**Datos registrados:**
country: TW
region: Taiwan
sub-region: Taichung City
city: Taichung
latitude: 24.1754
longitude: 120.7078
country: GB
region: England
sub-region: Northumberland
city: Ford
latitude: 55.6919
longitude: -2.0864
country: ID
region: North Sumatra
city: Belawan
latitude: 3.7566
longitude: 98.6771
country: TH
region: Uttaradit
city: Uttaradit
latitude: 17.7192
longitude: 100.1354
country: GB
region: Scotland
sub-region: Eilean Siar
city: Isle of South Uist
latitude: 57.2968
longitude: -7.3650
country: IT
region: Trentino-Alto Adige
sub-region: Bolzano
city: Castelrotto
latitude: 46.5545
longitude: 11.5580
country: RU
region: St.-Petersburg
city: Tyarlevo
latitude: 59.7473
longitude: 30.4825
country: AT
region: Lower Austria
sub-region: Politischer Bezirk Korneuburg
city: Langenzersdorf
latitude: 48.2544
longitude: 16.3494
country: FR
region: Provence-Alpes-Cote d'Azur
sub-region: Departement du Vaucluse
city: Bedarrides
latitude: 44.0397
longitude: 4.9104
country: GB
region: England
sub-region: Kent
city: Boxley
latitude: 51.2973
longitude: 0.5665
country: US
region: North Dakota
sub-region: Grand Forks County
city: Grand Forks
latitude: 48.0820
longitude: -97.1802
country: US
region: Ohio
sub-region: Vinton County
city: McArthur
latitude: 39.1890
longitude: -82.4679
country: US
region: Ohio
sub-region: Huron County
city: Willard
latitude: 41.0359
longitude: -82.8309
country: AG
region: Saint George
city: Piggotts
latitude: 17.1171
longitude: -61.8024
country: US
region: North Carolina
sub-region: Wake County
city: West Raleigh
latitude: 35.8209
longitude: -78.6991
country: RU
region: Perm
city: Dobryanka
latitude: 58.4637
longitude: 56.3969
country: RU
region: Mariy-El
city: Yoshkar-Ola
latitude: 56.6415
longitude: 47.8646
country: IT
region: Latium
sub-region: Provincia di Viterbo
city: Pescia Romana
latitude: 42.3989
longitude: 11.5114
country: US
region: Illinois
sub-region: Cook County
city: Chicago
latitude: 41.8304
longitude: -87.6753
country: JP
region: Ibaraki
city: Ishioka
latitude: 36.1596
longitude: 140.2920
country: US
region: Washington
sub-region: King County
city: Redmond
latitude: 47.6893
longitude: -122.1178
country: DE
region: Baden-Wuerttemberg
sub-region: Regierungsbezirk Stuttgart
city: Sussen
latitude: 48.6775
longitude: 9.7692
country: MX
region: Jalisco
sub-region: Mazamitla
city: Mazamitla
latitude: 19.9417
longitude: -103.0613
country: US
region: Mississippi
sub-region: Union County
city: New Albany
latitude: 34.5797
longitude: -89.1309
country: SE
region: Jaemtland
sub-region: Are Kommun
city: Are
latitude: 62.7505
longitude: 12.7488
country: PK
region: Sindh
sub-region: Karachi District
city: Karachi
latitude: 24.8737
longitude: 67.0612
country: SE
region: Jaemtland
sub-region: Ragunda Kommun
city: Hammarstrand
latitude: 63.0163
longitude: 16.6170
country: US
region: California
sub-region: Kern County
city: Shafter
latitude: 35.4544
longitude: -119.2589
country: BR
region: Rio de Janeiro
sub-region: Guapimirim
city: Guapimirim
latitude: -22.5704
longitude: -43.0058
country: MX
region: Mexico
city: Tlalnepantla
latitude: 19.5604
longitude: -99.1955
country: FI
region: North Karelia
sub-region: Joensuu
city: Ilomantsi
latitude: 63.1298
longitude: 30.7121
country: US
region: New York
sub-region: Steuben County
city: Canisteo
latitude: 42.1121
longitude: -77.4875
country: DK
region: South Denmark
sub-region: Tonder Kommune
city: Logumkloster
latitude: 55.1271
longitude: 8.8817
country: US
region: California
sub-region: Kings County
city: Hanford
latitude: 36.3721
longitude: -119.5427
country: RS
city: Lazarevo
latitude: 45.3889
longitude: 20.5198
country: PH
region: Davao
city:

**Consigna:** Transcribe sin cambios las líneas del listado situadas entre la que contiene "longitude: -122.1178" y la que contiene "longitude: -103.0613", ambas incluidas.

**Solución propuesta:**
longitude: -122.1178
country: DE
region: Baden-Wuerttemberg
sub-region: Regierungsbezirk Stuttgart
city: Sussen
latitude: 48.6775
longitude: 9.7692
country: MX
region: Jalisco
sub-region: Mazamitla
city: Mazamitla
latitude: 19.9417
longitude: -103.0613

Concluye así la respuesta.